Java download file from url how to#
Python 3 Selenium Web Scraping Script to Take Screenshot of Website URL and Download it as PNG Image File Full Project For Beginners In this tutorial, you learn how to download a file from a URL using the Java IO package.
How to Download File From URL to Google Drive Using Google Colab in Python Full Project For Beginners.
For convenient, script-driven extraction of the downloadable file URLs and.
Java download file from url code#
Javascript PDFMake Library to Export jQuery HTML DataTable to CSV,Excel and PDF Documents in Browser Full Project For Beginners website and especially the download page for source code and.Build a Sapui5 PDF Viewer With Custom Validation Error Messages and Download PDF Button in Browser Using Vanilla Javascript Full Project For Beginners.

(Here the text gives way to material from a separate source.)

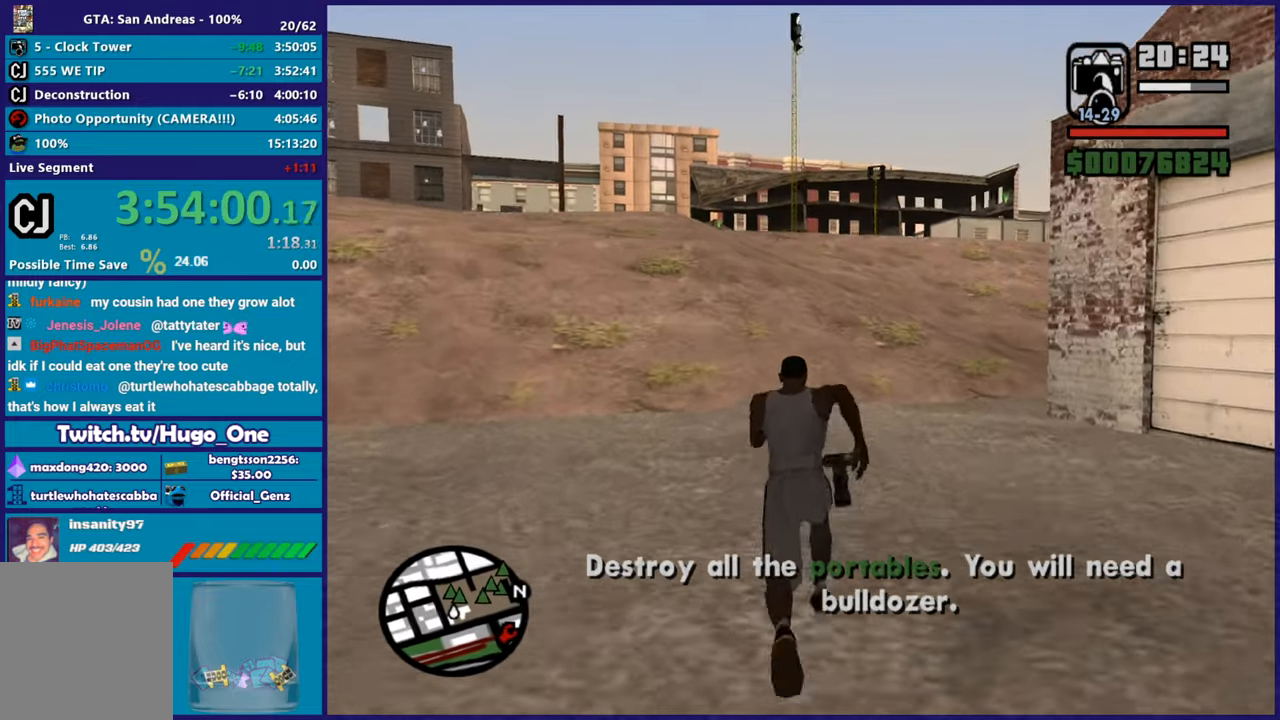
{"buttons": ["A"], "left_stick": "up", "right_stick": "center", "events": [[33, "A", "up"], [134, "A", "down"], [217, "A", "up"], [317, "A", "down"], [400, "A", "up"], [501, "A", "down"]]}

Java download file from url generator#
Vue.js Dynamic JSON Data File Generator With Live Preview From Form Field Values and Download as JSON Blob File in Browser Using Javascript Full Project For Beginners.

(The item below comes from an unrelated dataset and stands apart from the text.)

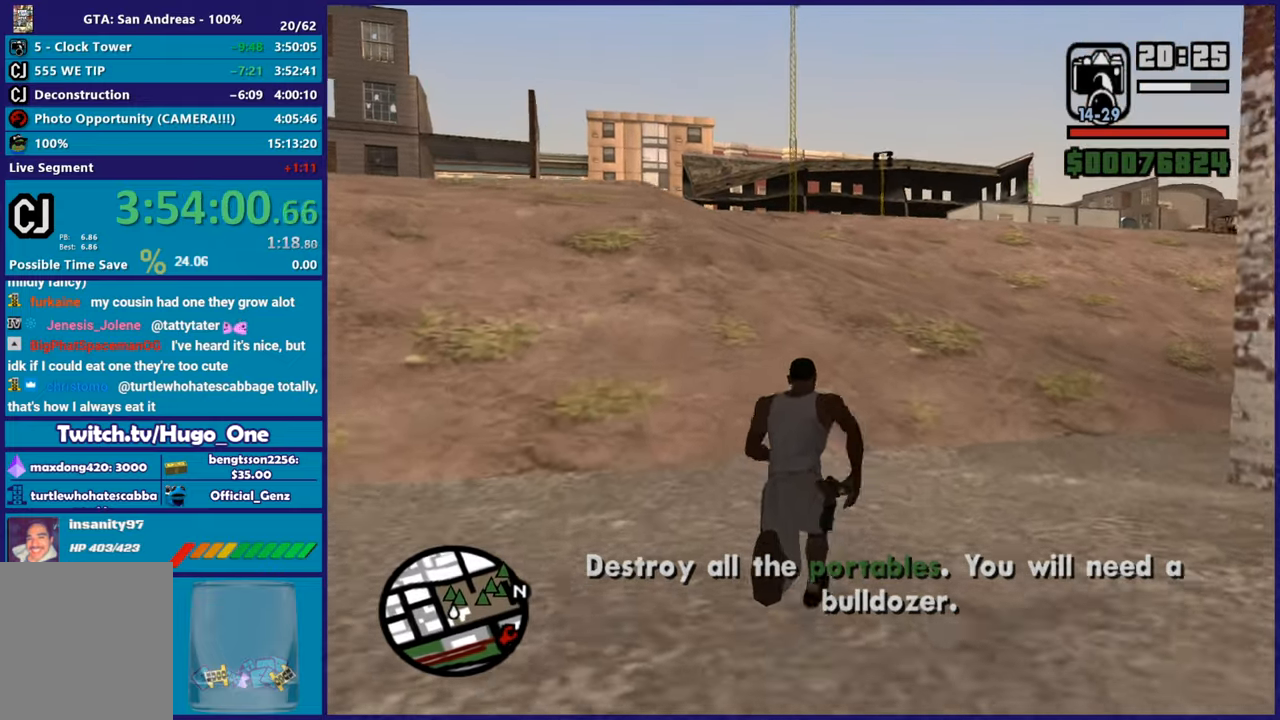
{"buttons": ["A"], "left_stick": "up", "right_stick": "center", "events": [[116, "A", "up"], [200, "A", "down"], [317, "A", "up"], [400, "A", "down"]]}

Python Tkinter Script to Build Download Manger to Download Bulk Multiple Files From URL with Progressbar Animation Using PySmartDL Library Full Project For Beginners.
Using ansferFrom () method class in Java provides several methods for reading, writing, mapping, and manipulating a file. This post provides an overview of some of the available alternatives to accomplish this. Here is Spring boot example to download a file but this code can. It can also be used as the assignment target for a method reference or a lambda expression. StreamingResponseBody is a functional interface. Download File Using StreamingResponseBody.
Python 3 wkhtmltopdf Script to Convert HTML File to PDF or Website URL to PDF Document Using PDFKit Library Full Project For Beginners There are several ways to download a file from a URL in Java. Here we will see following three methods to download a file directly to the client easily: 1.
Sometimes we want to save a web file to our own computer.
Vue.js Mozilla PDF.js vue-pdf-app Library PDF Viewer to Display PDF Documents in Browser Using Javascript Full Tutorial For Beginners The curl tool lets us fetch a given URL from the command-line.
Now sync option will appear at the top right corner click on the sync now option. implementation ‘:android-pdf-viewer:2.8.2’. ReadableByteChannel readChannel Channels.newChannel ( new URL ( ' ).openStream ()) The ReadableByteChannel class creates a stream to read content from the URL.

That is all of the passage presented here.